Ball rolling down an incline between 2 rails

[Eigenvector]

The problem is modeling a solid ball or radius R rolling down an incline of angle Theta. Note that I am an Electrical Engineer who is somewhat flaky with rotational concepts (but not completely useless :p). If the ball was rolling down a road (or any solid, flat surface), I get the following equations (which I believe neglect friction EXCEPT for causing the ball to roll):

F_x = mg sin (Theta)

T = I * (d^2x/dt^2)/R

Which, after subbing in for I (2/5*mR^2) and converting to linear displacement by multiplying by R, I get a rotational displacement force of F_rx = 2/5m (d^2x/dt^2).

Combining these two equations, we get:

m(d^2x/dt^2) = mg sin (Theta) - 2/5m(d^2x/dt^2). which can be rearranged as

(d^2x/dt^2) = 5/7gsin(Theta).

We then linearize about small Theta, and get a transfer function between position and Theta of (5/7g)/s^2.

Now, I have two questions:

#1 If instead of a solid surface, we instead (and this is the actual experimental setup) we have a ball placed between 2 rails a distance d apart.
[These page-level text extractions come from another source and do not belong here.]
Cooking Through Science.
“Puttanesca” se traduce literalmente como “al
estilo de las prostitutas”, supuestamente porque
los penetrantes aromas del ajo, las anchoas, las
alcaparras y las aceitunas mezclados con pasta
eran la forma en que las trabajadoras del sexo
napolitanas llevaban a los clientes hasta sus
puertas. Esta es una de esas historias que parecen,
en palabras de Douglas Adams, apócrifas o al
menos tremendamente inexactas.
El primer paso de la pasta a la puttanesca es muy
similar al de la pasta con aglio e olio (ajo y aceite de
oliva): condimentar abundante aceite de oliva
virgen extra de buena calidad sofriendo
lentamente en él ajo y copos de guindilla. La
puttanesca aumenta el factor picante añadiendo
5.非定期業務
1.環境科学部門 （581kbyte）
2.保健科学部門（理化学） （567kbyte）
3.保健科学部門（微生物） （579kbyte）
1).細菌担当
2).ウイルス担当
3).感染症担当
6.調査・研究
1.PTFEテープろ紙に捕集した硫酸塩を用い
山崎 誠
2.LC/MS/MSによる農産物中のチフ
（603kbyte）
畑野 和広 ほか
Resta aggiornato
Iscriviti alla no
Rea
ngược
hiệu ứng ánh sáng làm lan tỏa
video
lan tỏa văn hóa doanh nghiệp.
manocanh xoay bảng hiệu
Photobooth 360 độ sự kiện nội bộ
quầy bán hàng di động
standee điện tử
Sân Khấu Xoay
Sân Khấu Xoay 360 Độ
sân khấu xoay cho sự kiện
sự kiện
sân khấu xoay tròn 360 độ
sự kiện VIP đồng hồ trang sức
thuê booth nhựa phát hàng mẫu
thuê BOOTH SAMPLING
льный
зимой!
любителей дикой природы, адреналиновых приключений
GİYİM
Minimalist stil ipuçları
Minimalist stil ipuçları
Do I need to find the "effective radius of the ball", i.e., h from the following diagram and use that to calculate both the displacement of the ball (so converting the Torque equation to position), and through use of the // axis Theorem for finding I?

#2 When comparing experimental to simulated data with the above model, no "gain value" for the transfer function fits the data (i.e, the curve has a fundamentally different shape than what our model predicts). I thought that this was due to un-modeled friction effects. Is that correct or is this the result of something else?

 

[rcgldr]

Both the torque and the rolling speed would be relative to the effective radius. The track width would have to be very precise, not vary with position, and not expand due to the balls weight in order for the effective radius to not have a dynamic effect. Fiction could be an issue with a softer ball, since the rails "squeeze" the ball. Steel on steel might work if the ball doesn't slide. Aerodynamic drag and normal rolling resistance is another issue.

 

[Emreth]

You're missing a term for the translation inertia of the sphere.Also T is wrong, it has to be angular acceleration. There's an easier way to do this analysis using total energy.Say initial position is at a height z0=0 so that deltaz is z. (z is vertical direction, deltaz=z-z0). At any z value, the energy balance is mgz=1/2mv^2+1/2Iw^2 (v is the velocity in z direction, w is the angular speed). Now there's a geometric relationship between v and w if we assume there's no sliding. v=w*R*sin(teta). (you can calculate it like this, if the ball rolls down some angle in radians teta2, it goes (teta2/2pi)*2*pi*R*sin(teta) distance in the z direction.) I is 2/5mR^2. So you put everything together and solve v in terms of z.
I think it becomes v=sqrt(gz/(0.5+0.2(sinteta)^2)). if you're trying to find velocity in the xprime direction-on the wedge, z=xprime*sinteta. you can recollect terms to get this
v=sqrt(10*g*xprime*(sinteta)^3/(5*(sinteta)^2+2)) .Use xprime/t=v.Then you can find xprime and/or v as a function of t and teta.
As long as you don't have sliding on the rails, it doesn't matter if you have a solid block or rails.